This repo contains code for product title segmentation. Given an product title, e.g., "mccafe french roast k cup pods", we aim to segment it into phrases that can be attribute values, e.g., ["mccafe", "french roast", "k cup", "pods"].
There are two steps, preprocessing and chunking. The preprocessing step runs the product titles through a pre-trained BERT model to obtain word to word impact scores. The chunking step segments the titles into phrases based on the scores, and applies post processing to enhance phrase completeness.
numpy
ray[tune]
python>=3.8
pytorch
transformers==4.6.1
tqdm
Input files should be jsonl files. For each product type (PT), the raw input should be stored in [PT].jsonl
. Each line should have "asin" (unique ID) and "title" fields.

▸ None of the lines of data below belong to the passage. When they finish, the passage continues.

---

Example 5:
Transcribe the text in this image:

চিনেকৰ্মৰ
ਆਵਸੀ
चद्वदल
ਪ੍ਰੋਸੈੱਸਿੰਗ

A pre-trained BERT checkpoint shall be loaded. Please use our in-domain fine-tuned language model here.
In our dataset release, the files under raw
directory is used as input for this part of the code. The output will look like files under candidate
directory. Please use the BERT checkpoint that we release with the code.
The running script preprocess_dist.sh
and chunk_dist.sh
are for preprocessing and chunking respectively.
The scripts are for distributed running, where we create one job for each PT input and run it on one GPU.
You may use preprocess.py
and chunk.py
for single GPU jobs.
There will be two files generated for each PT, [PT_name].chunk.jsonl
and [PT_name].asin.txt
. The first file contains segmented product titles, and the second file contains aligned IDs.